15 stycznia zakończyły się wszelkie zajęcia w naszej

placówce. Wszyscy uczniowie udali się do swoich domów w

świetnych humorach. Każdy się cieszył, że będzie miał dwa

tygodnie odpoczynku.

Gdy komuś tęskniło się za szkołą, mógł w każdej chwili

do niej przyjść i miło spędzić czas. Przez cały okres ferii szkoła

była czynna. Swą pomocą chętnie służyli dyżurujący

nauczyciele.

Szczególnym zainteresowaniem cieszyły się zajęcia w

drugi poniedziałek ferii. Zebrało się tam co najmniej osiem osób;

które chciały się czegoś nauczyć, bądź poprawić lub napisać

zaległy test.

Basia Zatorska

„Pan Tadeusz” czyli ostatnie spotkanie gimnazjalistów z arcydziełem... W zeszłym tygodniu, kilka lekcji języka polskiego w klasie II gimnazjum wyglądało

niecodziennie. Uczniowie, zamiast omawiania "Pana Tadeusza" czy rozwiązywania zadań

gramatycznych lub też ortograficznych, przedstawiali wybrane scenki ze słynnego eposu Mickiewicza.

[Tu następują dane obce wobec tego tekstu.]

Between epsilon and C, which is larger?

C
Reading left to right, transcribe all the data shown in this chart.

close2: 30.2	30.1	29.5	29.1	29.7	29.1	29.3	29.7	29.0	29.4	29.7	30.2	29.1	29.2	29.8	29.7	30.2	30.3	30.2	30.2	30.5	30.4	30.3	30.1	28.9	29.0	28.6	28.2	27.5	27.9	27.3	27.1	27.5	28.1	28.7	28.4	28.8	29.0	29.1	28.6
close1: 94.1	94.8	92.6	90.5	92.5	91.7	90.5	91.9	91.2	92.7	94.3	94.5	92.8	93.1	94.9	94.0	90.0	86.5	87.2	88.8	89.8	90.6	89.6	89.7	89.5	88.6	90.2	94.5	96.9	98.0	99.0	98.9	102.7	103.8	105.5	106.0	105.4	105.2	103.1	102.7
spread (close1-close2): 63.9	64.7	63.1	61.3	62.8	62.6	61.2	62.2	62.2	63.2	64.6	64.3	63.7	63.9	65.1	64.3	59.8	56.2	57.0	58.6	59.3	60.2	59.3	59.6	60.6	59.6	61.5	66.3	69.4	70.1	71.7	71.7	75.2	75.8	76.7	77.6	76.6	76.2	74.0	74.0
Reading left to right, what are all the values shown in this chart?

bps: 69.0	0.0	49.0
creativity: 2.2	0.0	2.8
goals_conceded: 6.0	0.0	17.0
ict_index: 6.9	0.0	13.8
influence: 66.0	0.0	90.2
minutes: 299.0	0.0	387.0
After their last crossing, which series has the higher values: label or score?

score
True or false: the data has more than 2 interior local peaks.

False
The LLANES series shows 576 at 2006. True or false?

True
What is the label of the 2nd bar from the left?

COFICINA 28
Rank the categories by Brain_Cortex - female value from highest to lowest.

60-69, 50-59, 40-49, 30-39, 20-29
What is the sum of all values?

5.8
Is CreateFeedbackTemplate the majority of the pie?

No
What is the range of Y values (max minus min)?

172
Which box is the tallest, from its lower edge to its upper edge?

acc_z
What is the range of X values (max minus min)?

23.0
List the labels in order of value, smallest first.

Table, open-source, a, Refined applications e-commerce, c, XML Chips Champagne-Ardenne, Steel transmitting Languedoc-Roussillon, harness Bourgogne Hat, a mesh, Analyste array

Był to oczywiście pomysł nauczycielki języka polskiego, pani Teresy Rybki, która dość miała dukania i

jęków swoich uczniów.

Pierwszego dnia uczniowie wychodzili na zaimprowizowaną scenę, prezentując fantazyjnie

dobrane stroje przygotowane ze starych szlafroków, firanek i zasłon. Wśród prezentowanych scenek były

m. in. przybycie Hrabiego do zamku Horeszków oraz jego rozmowa z Gerwazym, zabawna przygoda

Telimeny z mrówkami czy spotkanie księdza Robaka w karczmie. Ta ostatnia, przygotowana przez

Marcela, wypadła najlepiej. Uczeń ten przygotował sobie świetny strój, składający się z odpowiednio

okrojonego brązowego prześcieradła, zabranego podstępnie swoim rodzicom, świetnie udającego habit.

Nasz kolega nie zapomniał także o rekwizytach, takich jak tabakierka, którą wykonał samodzielnie, nie

pomijając detali takich jak ilustracja przedstawiająca Napoleona. Znał też swoją kwestię na pamięć.

Dobrze zaprezentowali się też Kamil, Maciek i Jasiek, którzy tak autentycznie kichali, że nasza

polonistka sprawdziła zawartość pudełka, które oczywiście okazało się puste. Gorzej wypadły pozostałe

scenki. Zmorą okazały się nieadekwatne stroje oraz gra aktorska, która była chwilami tak komiczna, że

wypaczyła charakter utworu, nadając scenkom charakter parodystyczny.

Drugiego dnia klasa przygotowała inscenizację XII księgi „Pana Tadeusza”. Niestety,

skromne wyposażenie naszej kuchni pożyczone do spektaklu nie oddawało w pełni przepychu stołów w

Soplicowie. Ale od czego wyobraźnia, chociaż byli tez zawiedzeni, którym marzył się słynny rosół z

perłami. Zabrakło też poloneza z figurami. Ten, który zaprezentowała klasa, był bardziej niż skromny.

Przedstawienie spotkało się z umiarkowaną pochwałą wyrażoną klasycznie- piątkami.